* _INSTRUCTION 1_: Duplicate the part of the track-counting notebook excerpt that begins at the words "return track_list_count" and stops after the words "number_tracks('Monday','Springfield')".

— Start of SELECTION —

Then, count the vales in te `'user_id'` column of the resulting table. Store the result in a  (`track_list`)new variable. Return this variable from the function.

In [20]:
def number_tracks(day,city):
    track_list = df[(df['day'] == day) & (df['city'] == city)]
    track_list_count = track_list['user_id'].count()
    return track_list_count

Call `number_tracks()` six times and change the parameter in each call, so we can obtain data from both cities for each day (Monday, Wednesday, and Friday).

In [21]:
# total tracks played in Springfield on Monday
number_tracks('Monday','Springfield')

15740

In [22]:
# total tracks played in  Shelbyville on Monday
number_tracks('Monday','Shelbyville')

5614

In [23]:
# total tracks played in Springfield on Wednesday
number_tracks('Wednesday','Springfield')

11056

In [24]:
# total tracks played in Shelbyville on Wednesday
number_tracks('Wednesday','Shelbyville')

7003

In [25]:
# total tracks played in Springfield on Friday
number_tracks('Friday','Shelbyville')

— End of SELECTION —
— Start of SOURCE DATA —

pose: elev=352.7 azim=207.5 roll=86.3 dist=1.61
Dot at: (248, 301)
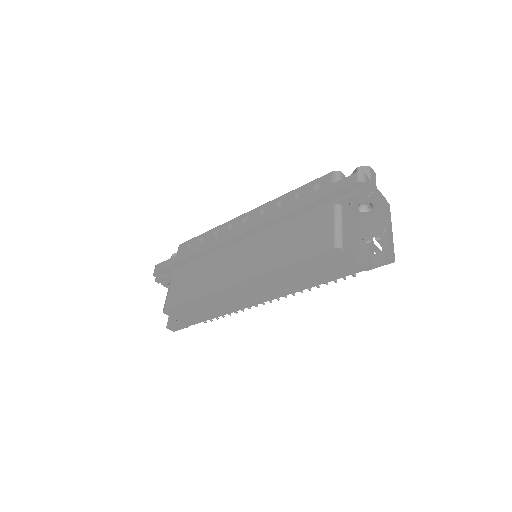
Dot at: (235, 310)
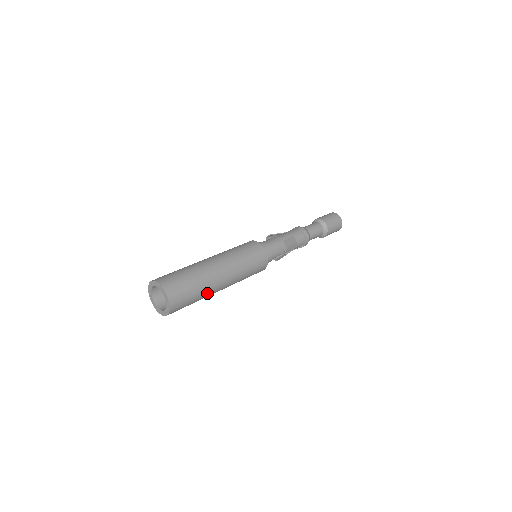
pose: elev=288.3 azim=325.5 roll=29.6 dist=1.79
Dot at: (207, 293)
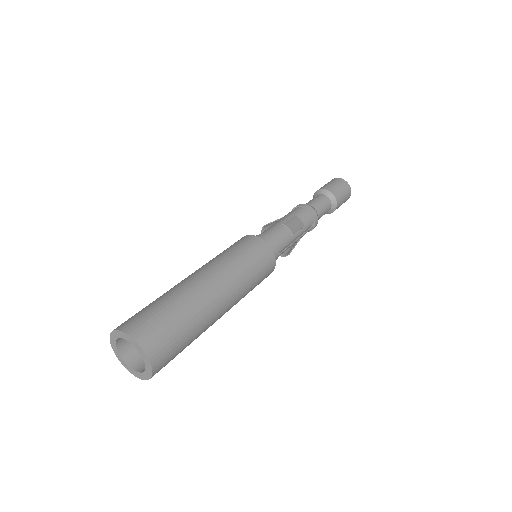
Dot at: (202, 321)
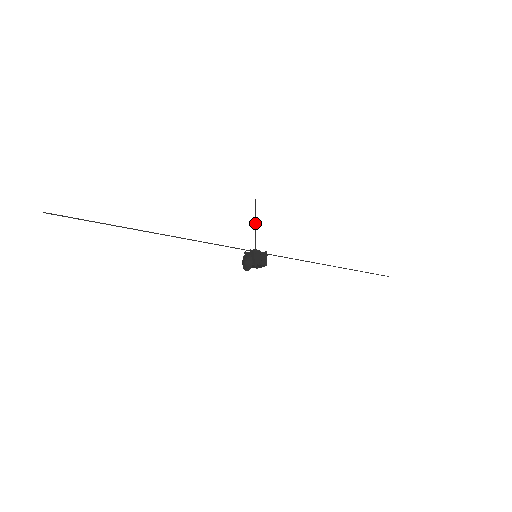
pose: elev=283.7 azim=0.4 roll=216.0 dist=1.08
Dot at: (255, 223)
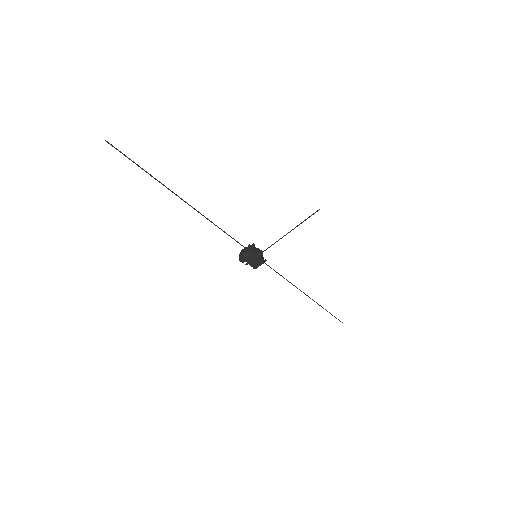
Dot at: (279, 239)
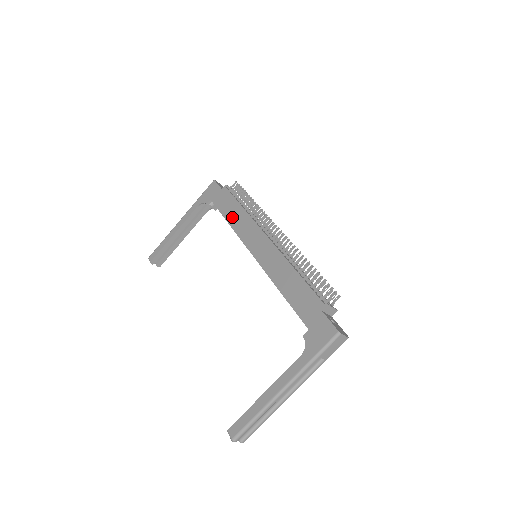
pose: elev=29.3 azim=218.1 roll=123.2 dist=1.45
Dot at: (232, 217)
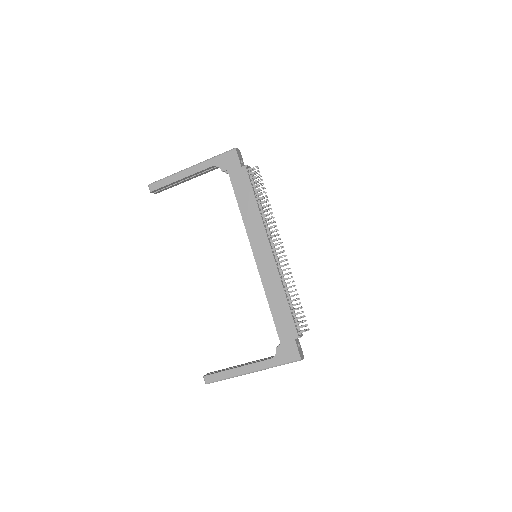
Dot at: (245, 208)
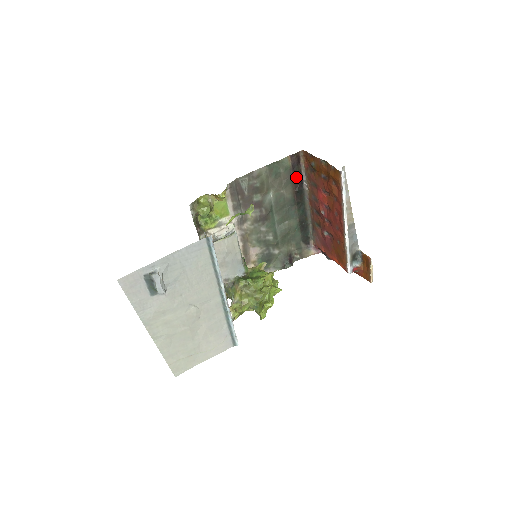
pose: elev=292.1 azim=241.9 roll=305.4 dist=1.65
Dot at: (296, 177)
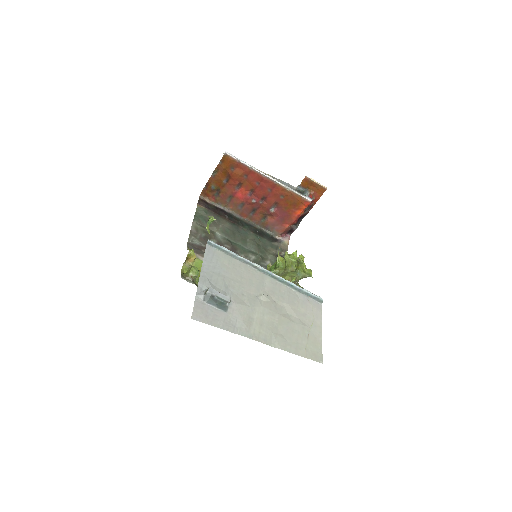
Dot at: (217, 211)
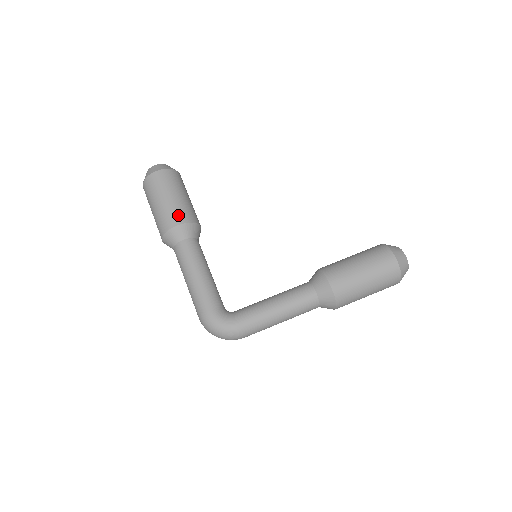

— End of SOURCE DATA —

* _INSTRUCTION 2_: Set down exactly the lines of the records from the line that has "pose: elev=283.7 azim=0.4" through the end of the records, both ends included. Leave the pictures out of your answer.

* _WRITTEN SOLUTION 1_:
return track_list_count

Call `number_tracks()` six times and change the parameter in each call, so we can obtain data from both cities for each day (Monday, Wednesday, and Friday).

In [21]:
# total tracks played in Springfield on Monday
number_tracks('Monday','Springfield')

* _WRITTEN SOLUTION 2_:
pose: elev=283.7 azim=0.4 roll=216.0 dist=1.08
Dot at: (255, 223)
Dot at: (279, 239)
pose: elev=29.3 azim=218.1 roll=123.2 dist=1.45
Dot at: (232, 217)
Dot at: (245, 208)
pose: elev=292.1 azim=241.9 roll=305.4 dist=1.65
Dot at: (296, 177)
Dot at: (217, 211)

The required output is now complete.